The story was inspired by del Toro’s childhood memories of Creature from the Black Lagoon. He tried to make a romance out of a remake of Creature, but the idea was rejected. Sally Hawkins prepared for her role by watching silent films of Charlie Chaplain, Buster Keaton, Harold Lloyd, and especially Stan Laurel. Doug Jones was terrified to play a lead in a movie but studied dancers to get the movements right. Michael Shannon, as the villain, was fascinated by the idea that, if the movie had been made in the Fifties, he would have been the hero. Rex Reed called the film loopy, lunkheaded drivel, but he called the mute woman mentally handicapped and said it was directed by Benicio del Toro.

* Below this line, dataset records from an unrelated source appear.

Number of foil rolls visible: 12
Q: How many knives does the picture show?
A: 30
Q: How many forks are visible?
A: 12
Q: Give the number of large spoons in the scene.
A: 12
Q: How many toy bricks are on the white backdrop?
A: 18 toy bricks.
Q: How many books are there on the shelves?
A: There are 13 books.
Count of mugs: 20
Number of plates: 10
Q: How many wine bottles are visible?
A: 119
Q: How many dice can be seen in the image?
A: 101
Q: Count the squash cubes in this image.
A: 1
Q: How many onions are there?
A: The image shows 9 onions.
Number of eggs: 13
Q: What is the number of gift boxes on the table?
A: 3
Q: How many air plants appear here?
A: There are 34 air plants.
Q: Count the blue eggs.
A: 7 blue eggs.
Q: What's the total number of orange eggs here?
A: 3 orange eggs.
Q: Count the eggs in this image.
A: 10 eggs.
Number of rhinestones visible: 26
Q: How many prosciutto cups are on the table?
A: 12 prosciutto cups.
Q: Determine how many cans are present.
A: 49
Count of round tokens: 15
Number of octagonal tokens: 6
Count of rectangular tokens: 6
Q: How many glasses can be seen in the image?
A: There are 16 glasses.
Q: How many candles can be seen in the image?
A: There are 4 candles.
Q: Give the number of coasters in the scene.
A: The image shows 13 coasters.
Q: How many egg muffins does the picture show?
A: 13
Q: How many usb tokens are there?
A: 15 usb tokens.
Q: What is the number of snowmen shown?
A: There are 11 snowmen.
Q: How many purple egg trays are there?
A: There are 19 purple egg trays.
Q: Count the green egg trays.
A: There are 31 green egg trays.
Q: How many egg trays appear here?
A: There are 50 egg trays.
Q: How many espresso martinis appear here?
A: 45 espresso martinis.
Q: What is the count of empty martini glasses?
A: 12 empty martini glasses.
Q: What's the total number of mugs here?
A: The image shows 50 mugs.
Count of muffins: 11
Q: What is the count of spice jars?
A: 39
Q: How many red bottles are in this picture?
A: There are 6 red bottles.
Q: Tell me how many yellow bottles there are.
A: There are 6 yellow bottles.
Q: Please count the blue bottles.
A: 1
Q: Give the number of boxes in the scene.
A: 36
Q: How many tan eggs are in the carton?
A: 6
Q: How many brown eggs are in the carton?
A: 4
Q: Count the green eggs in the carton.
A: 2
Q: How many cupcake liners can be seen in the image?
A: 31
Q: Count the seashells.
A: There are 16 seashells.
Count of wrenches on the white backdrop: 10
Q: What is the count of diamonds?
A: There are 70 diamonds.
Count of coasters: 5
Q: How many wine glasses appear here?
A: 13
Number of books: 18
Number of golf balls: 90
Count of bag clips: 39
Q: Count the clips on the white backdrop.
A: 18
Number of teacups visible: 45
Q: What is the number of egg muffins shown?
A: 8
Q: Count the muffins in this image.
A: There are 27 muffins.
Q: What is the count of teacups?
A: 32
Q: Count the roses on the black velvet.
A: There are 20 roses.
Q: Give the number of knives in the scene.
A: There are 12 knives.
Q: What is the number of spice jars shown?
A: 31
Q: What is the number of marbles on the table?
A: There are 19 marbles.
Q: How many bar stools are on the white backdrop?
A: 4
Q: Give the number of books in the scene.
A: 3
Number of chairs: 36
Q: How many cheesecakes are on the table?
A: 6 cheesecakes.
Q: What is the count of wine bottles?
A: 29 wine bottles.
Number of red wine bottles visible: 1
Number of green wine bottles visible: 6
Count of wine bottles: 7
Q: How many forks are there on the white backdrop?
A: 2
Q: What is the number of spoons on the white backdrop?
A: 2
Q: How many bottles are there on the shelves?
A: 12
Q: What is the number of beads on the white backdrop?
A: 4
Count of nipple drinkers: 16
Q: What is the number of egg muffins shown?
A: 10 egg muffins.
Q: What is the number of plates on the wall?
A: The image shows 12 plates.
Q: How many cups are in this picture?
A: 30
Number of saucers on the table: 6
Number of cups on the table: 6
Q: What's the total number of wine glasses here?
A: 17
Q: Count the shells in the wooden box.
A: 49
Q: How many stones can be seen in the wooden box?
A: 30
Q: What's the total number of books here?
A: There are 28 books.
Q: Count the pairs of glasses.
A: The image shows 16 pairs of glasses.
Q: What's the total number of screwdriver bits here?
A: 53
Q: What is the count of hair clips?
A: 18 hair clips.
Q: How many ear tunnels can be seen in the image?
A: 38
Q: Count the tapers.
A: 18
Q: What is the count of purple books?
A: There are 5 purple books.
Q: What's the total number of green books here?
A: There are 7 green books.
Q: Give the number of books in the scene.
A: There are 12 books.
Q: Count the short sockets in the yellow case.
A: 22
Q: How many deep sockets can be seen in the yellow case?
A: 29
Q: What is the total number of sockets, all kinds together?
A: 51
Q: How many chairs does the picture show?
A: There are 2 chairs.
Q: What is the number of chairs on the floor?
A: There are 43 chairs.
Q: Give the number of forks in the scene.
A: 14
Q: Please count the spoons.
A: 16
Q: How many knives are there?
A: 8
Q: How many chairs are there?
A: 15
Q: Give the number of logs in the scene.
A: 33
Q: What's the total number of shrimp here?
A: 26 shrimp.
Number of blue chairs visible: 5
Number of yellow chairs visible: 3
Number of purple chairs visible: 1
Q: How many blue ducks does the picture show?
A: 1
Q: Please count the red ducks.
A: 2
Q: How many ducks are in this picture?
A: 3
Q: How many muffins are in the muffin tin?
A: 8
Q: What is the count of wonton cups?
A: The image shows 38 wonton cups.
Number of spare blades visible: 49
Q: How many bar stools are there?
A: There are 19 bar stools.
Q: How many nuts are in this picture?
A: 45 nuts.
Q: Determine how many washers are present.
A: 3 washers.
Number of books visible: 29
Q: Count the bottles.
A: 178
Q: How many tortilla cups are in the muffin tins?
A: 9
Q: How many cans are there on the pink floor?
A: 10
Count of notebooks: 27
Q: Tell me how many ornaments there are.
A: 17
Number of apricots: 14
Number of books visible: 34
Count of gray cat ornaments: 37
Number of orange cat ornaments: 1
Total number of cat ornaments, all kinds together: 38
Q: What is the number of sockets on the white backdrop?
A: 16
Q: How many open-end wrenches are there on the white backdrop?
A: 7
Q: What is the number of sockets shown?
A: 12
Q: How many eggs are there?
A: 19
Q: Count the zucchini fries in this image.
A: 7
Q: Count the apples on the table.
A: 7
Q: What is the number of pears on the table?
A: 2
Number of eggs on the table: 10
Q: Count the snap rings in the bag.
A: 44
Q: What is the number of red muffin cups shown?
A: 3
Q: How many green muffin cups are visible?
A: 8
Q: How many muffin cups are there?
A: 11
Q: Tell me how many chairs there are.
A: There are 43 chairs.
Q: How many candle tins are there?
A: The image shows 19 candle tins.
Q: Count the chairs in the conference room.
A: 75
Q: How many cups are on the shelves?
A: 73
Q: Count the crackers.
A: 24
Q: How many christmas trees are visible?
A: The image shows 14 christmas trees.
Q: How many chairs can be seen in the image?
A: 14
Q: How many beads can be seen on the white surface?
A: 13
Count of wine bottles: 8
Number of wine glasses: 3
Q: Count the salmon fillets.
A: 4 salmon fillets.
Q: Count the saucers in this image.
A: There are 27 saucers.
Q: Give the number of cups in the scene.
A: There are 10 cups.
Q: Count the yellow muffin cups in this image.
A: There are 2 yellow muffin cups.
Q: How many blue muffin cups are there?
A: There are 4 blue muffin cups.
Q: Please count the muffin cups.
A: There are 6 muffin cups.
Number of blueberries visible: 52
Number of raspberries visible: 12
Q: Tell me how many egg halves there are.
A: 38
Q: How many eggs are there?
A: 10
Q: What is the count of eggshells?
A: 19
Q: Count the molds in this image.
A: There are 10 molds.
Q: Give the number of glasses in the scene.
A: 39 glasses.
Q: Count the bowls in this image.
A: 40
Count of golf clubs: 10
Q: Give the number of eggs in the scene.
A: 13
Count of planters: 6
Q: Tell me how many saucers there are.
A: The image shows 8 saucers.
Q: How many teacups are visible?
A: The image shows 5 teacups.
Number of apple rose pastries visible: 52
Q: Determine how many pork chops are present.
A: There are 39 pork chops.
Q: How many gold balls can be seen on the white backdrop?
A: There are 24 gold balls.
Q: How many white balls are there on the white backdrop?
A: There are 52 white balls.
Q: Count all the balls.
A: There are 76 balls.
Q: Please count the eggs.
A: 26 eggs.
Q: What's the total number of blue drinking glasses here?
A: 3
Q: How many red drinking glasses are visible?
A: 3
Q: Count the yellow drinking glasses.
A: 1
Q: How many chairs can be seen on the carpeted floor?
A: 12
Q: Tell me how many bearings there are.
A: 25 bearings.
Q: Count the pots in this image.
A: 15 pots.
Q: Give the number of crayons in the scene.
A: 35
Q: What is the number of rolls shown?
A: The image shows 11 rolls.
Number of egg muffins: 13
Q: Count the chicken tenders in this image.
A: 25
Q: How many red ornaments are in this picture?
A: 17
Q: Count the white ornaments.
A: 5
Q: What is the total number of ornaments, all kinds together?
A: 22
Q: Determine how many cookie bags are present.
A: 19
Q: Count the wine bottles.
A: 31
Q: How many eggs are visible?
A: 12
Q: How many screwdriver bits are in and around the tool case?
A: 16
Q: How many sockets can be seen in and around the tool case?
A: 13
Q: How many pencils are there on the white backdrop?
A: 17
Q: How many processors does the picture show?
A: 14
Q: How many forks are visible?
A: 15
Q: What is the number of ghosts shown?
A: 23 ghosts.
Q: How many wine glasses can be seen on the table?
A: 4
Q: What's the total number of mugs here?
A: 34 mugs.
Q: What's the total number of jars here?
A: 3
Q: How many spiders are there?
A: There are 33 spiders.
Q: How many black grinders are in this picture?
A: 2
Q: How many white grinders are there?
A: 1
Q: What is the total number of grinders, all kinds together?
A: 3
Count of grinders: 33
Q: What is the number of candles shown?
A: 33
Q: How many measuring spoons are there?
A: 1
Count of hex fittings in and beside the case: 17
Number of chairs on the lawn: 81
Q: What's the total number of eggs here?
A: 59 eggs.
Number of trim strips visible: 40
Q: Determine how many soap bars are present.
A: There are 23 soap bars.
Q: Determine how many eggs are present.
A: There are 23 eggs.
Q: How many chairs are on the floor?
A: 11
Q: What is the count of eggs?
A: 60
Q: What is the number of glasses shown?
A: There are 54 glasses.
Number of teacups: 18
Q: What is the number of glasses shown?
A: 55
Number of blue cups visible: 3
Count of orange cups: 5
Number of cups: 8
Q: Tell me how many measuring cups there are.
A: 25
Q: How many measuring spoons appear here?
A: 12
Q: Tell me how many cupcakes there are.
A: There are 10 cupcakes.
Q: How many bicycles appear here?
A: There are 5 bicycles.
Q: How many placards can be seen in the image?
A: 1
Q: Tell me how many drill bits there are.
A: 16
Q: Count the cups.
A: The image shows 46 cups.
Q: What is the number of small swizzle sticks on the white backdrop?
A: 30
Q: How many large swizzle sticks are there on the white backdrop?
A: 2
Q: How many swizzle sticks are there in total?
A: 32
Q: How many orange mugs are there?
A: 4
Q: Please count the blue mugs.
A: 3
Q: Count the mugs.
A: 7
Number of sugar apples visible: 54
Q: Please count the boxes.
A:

Sally Hawkins was the only choice for Elisa. The Amphibian Man’s vocalizations were based on del Toro’s breathing. Octavia Spencer thought it wonderful that the two leads were mute, so most of the dialogue was by a black woman and a gay man, who would not have had a voice in the early Sixties. She said she would have played a desk if del Toro asked her to. The dance sequence with Elisa and the Creature was based on one by Fred Astaire and Ginger Rogers. There seems to be a family resemblance between the Amphibian Man and Abe Sapien of Hellboy.  Del Toro said he wanted to see a romance between Julie Adams and the Creature from the Black Lagoon when he first saw that film, but he was six and didn’t know better. Now he was 53 and still didn’t know better.